Apple Wallet has been quietly building towards something significant for a while now. The bones have been there for years: car keys, boarding passes, digital IDs. But the honest reality has always been that the app is only as useful as the partners willing to support it. That is starting to change in a meaningful way.
Travel Just Got Smarter
With iOS 26, Apple overhauled the boarding pass experience in Wallet. It goes well beyond showing you a barcode at the gate now. You get luggage tracking through Apple's Find My network, airport navigation via maps, and live activity updates all built into your pass. United Airlines was the first carrier to go live with the new features, followed by Delta and Southwest, with more expected to roll out through the rest of the year. American Airlines is among the latest to commit to the updated experience.

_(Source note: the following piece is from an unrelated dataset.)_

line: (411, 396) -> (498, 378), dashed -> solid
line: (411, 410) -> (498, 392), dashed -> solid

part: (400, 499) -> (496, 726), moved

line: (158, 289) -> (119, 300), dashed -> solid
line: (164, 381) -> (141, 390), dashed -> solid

This is exactly the kind of thing that makes a real difference when you are rushing through a terminal. Having your gate, your bags, and a map all surfaced from one place without digging through separate apps is genuinely useful, not just a spec sheet talking point.
Car Keys and Digital IDs Gaining Ground
Apple's digital car key feature has been around since iOS 13.6, but adoption from automakers has been painfully slow. That is finally starting to shift. Porsche is bringing car key support to its 2026 electric Macan and Cayenne, and General Motors has confirmed that Cadillac, Chevrolet, and GMC are all coming on board too. Once you have used a car key on an iPhone or Apple Watch, going back to a physical fob feels like a step backwards, so the more manufacturers that join the better.

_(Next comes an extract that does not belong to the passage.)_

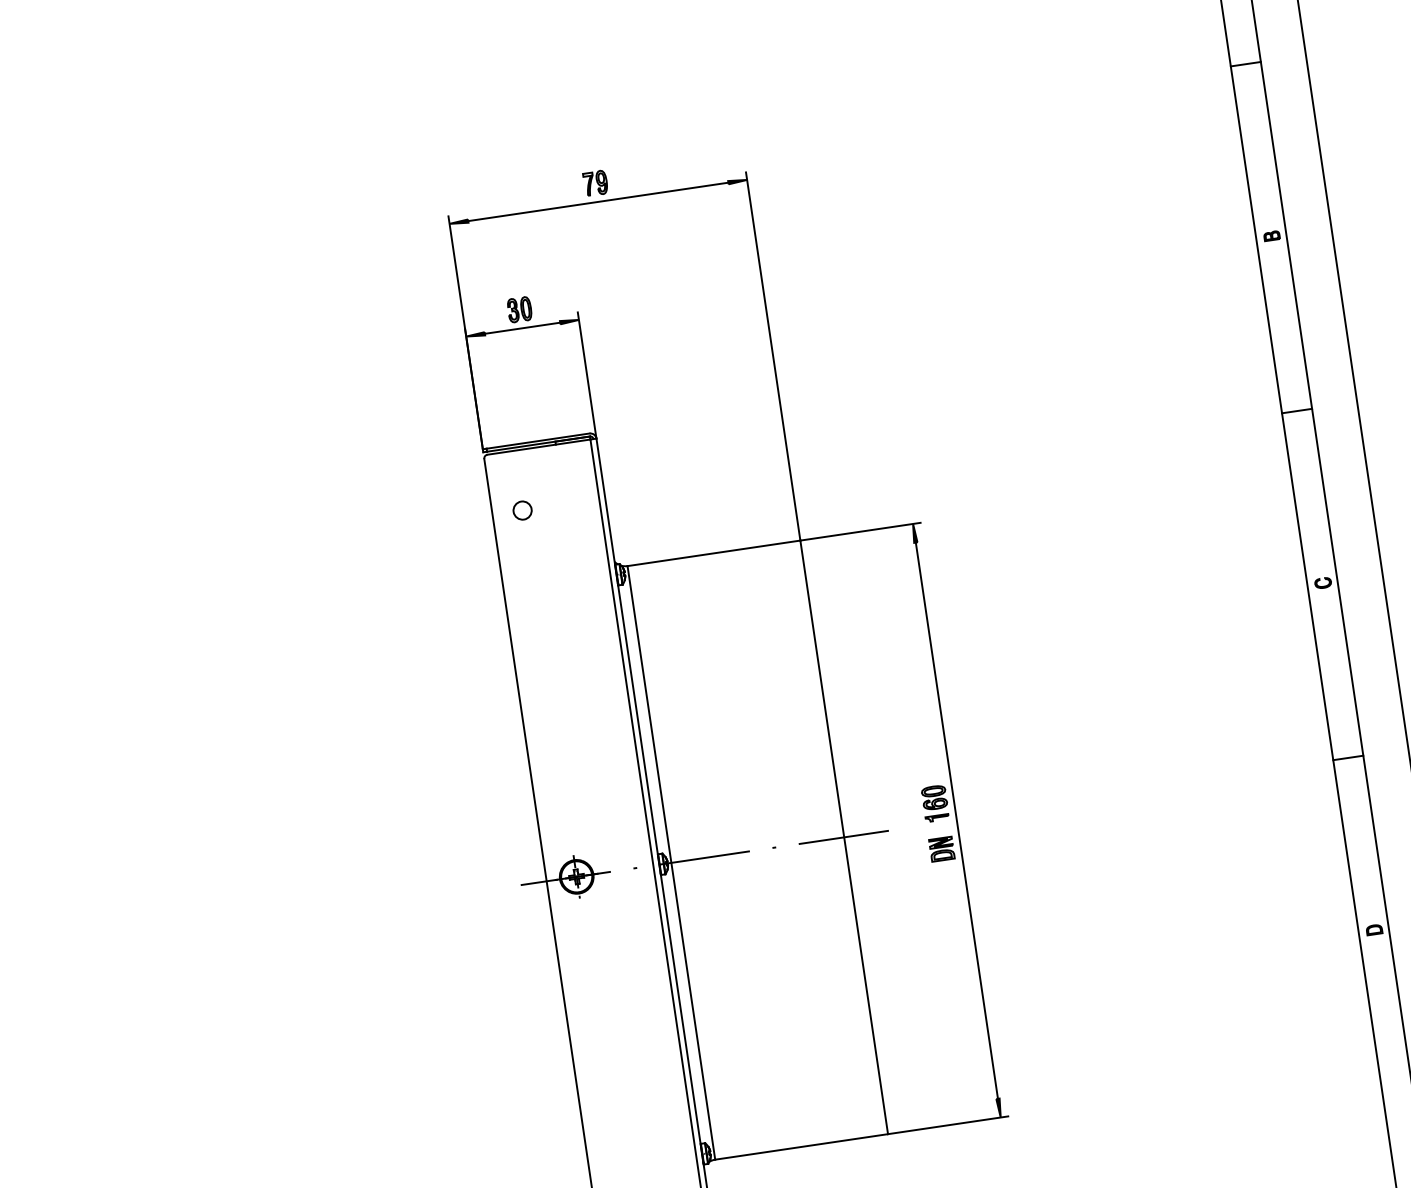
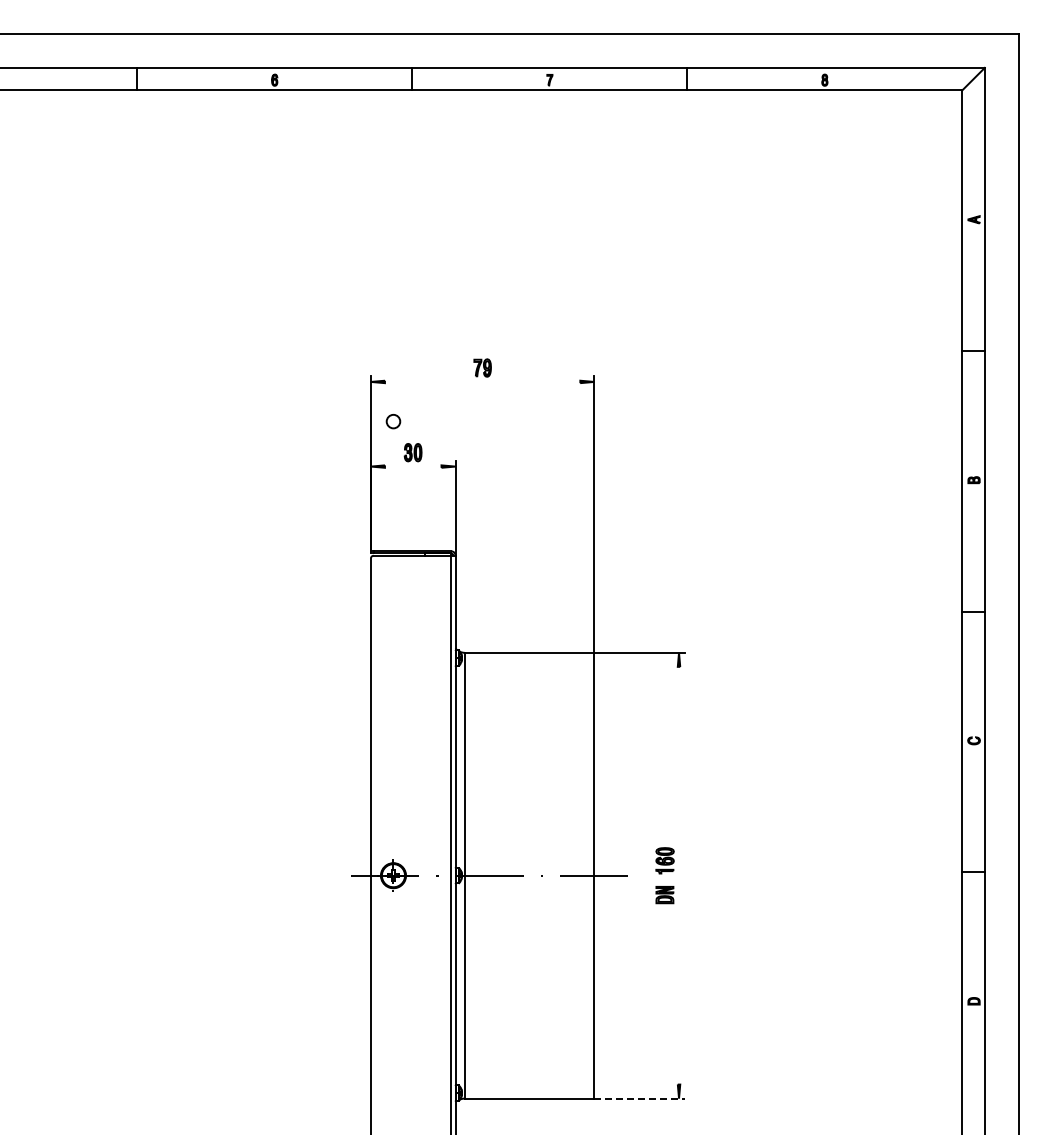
line: (598, 201) -> (482, 381), removed
line: (521, 328) -> (412, 466), removed
circle: (522, 510) -> (393, 421), moved
line: (957, 820) -> (679, 875), removed
line: (949, 1124) -> (640, 1098), solid -> dashed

On the digital ID front, iOS 26 added support for US passports in Wallet, which can now be used at TSA checkpoints, in apps, and in person. It is worth noting that digital IDs currently cover domestic travel only. Your physical passport is still required for international flights and border crossings. State-level driver's license support continues to roll out gradually, with Arkansas and Virginia both recently committing to Apple Wallet support.

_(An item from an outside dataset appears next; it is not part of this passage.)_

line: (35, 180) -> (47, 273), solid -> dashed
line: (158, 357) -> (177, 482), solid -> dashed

Order Tracking Finally Makes Sense
One of the more underrated additions in iOS 26 is the overhaul of Wallet's order tracking feature. Apple originally introduced this in iOS 16 but it required individual merchants to opt in, which meant it was essentially useless for most people. The iOS 26 version sidesteps the problem entirely by using Apple Intelligence to pull delivery tracking information directly from your emails, covering all your orders without needing any third-party integration. It is a smart solution and long overdue.
What Comes Next
With WWDC 2026 kicking off on June 8, there is every chance Apple announces further Wallet capabilities alongside iOS 27. The app has come a long way from its Passbook origins back in 2012, and with third-party momentum finally building across travel, automotive, and identity, it is starting to live up to what Apple has always wanted it to be: the one app you reach for instead of your physical wallet.